REQUIRED WORK - Return all the entries exactly. No pictures.

*** Opening of RECORDED INFORMATION ***

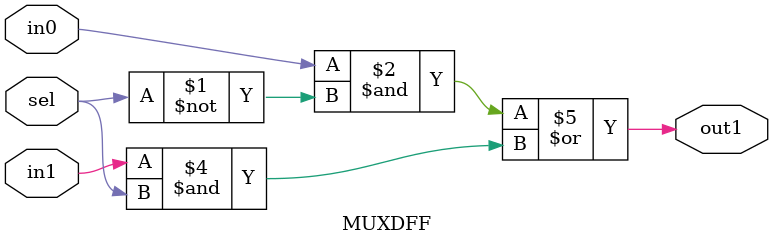
<source format=v>
module top_module (
    input [3:0] SW,
    input [3:0] KEY,
    output reg [3:0] LEDR
); //
// bad answer
wire clk, E, L, w;
assign {w, L, E, clk} = KEY;

wire [3:0] w1;
generate
    MUXDFF MUXDFF_3(.in0(LEDR[3]),
                        .in1(w),
                        .sel(E),
                        .out1(w1[3]));
    genvar i;
    for(i = 0; i < 3; i = i + 1) begin:label1
        MUXDFF MUXDFF_i(.in0(LEDR[i]),
                        .in1(LEDR[i + 1]),
                        .sel(E),
                        .out1(w1[i]));
    end
endgenerate

wire [3:0] w2;
generate
    for(i = 0; i < 4; i = i + 1) begin:label2
        MUXDFF MUXDFF_ii (.in0(w1[i]),
                          .in1(SW[i]),
                          .sel(L),
                          .out1(w2[i]));
    end
endgenerate


always @(posedge clk) begin
    LEDR <= w2;
end

endmodule

module MUXDFF (
    input in0,
    input in1,
    input sel,
    output out1
);

assign out1 = (in0 & (sel == 1'b0))
            | (in1 & (sel == 1'b1));

endmodule

</source>
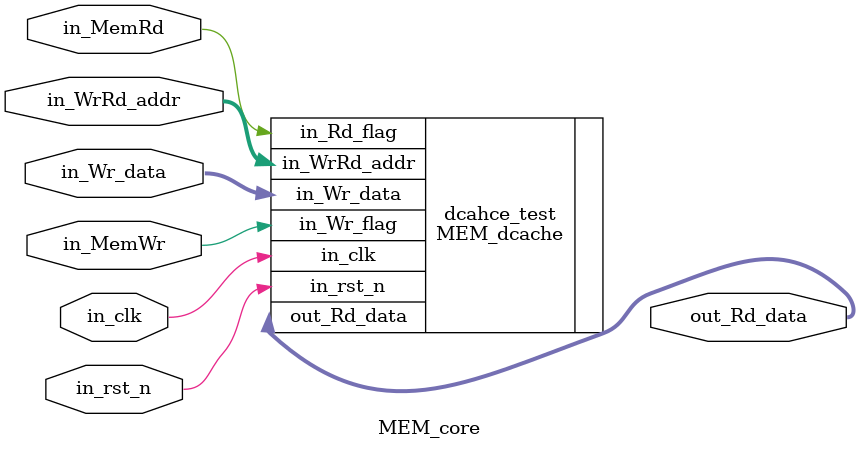
<source format=v>
module MEM_core (
    input         in_clk        ,
    input         in_rst_n      ,
    input         in_MemWr      ,
    input         in_MemRd      ,

    input [31:0]  in_Wr_data    ,
    input [31:0]  in_WrRd_addr  ,

    output [31:0] out_Rd_data   
); 

MEM_dcache dcahce_test(
    .in_clk       (   in_clk        ),
    .in_rst_n     (   in_rst_n      ),
    .in_Wr_flag   (   in_MemWr      ),
    .in_Rd_flag   (   in_MemRd      ),
    .in_Wr_data   (   in_Wr_data    ),
    .in_WrRd_addr (   in_WrRd_addr  ),

    .out_Rd_data  (   out_Rd_data   )
);

endmodule
</source>
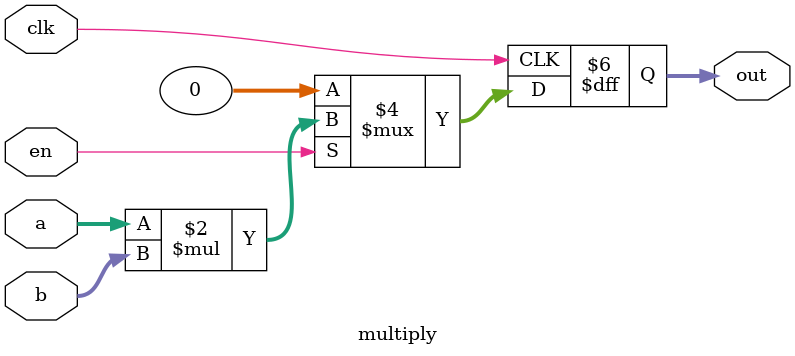
<source format=v>
`timescale 1ns / 1ps


module multiply(clk, en, a, b, out);

    // params
    parameter AW = 16;
    parameter BW = 16;
    localparam OW = AW + BW;

    // port declarations
    input wire                      clk;
    input wire                      en;
    input wire signed   [(AW-1):0]  a;
    input wire signed   [(BW-1):0]  b;
    output reg signed   [(OW-1):0]  out;

    always @ (posedge clk) begin
        if (en) out <= a * b;
        else out <= 0;
    end

endmodule

</source>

*** Close of RECORDED INFORMATION ***

SOLUTION TO THIS EXERCISE -
<source format=v>
module top_module (
    input [3:0] SW,
    input [3:0] KEY,
    output reg [3:0] LEDR
); //
// bad answer
wire clk, E, L, w;
assign {w, L, E, clk} = KEY;

wire [3:0] w1;
generate
    MUXDFF MUXDFF_3(.in0(LEDR[3]),
                        .in1(w),
                        .sel(E),
                        .out1(w1[3]));
    genvar i;
    for(i = 0; i < 3; i = i + 1) begin:label1
        MUXDFF MUXDFF_i(.in0(LEDR[i]),
                        .in1(LEDR[i + 1]),
                        .sel(E),
                        .out1(w1[i]));
    end
endgenerate

wire [3:0] w2;
generate
    for(i = 0; i < 4; i = i + 1) begin:label2
        MUXDFF MUXDFF_ii (.in0(w1[i]),
                          .in1(SW[i]),
                          .sel(L),
                          .out1(w2[i]));
    end
endgenerate


always @(posedge clk) begin
    LEDR <= w2;
end

endmodule

module MUXDFF (
    input in0,
    input in1,
    input sel,
    output out1
);

assign out1 = (in0 & (sel == 1'b0))
            | (in1 & (sel == 1'b1));

endmodule

</source>
<source format=v>
module MEM_core (
    input         in_clk        ,
    input         in_rst_n      ,
    input         in_MemWr      ,
    input         in_MemRd      ,

    input [31:0]  in_Wr_data    ,
    input [31:0]  in_WrRd_addr  ,

    output [31:0] out_Rd_data   
); 

MEM_dcache dcahce_test(
    .in_clk       (   in_clk        ),
    .in_rst_n     (   in_rst_n      ),
    .in_Wr_flag   (   in_MemWr      ),
    .in_Rd_flag   (   in_MemRd      ),
    .in_Wr_data   (   in_Wr_data    ),
    .in_WrRd_addr (   in_WrRd_addr  ),

    .out_Rd_data  (   out_Rd_data   )
);

endmodule
</source>
<source format=v>
`timescale 1ns / 1ps


module multiply(clk, en, a, b, out);

    // params
    parameter AW = 16;
    parameter BW = 16;
    localparam OW = AW + BW;

    // port declarations
    input wire                      clk;
    input wire                      en;
    input wire signed   [(AW-1):0]  a;
    input wire signed   [(BW-1):0]  b;
    output reg signed   [(OW-1):0]  out;

    always @ (posedge clk) begin
        if (en) out <= a * b;
        else out <= 0;
    end

endmodule

</source>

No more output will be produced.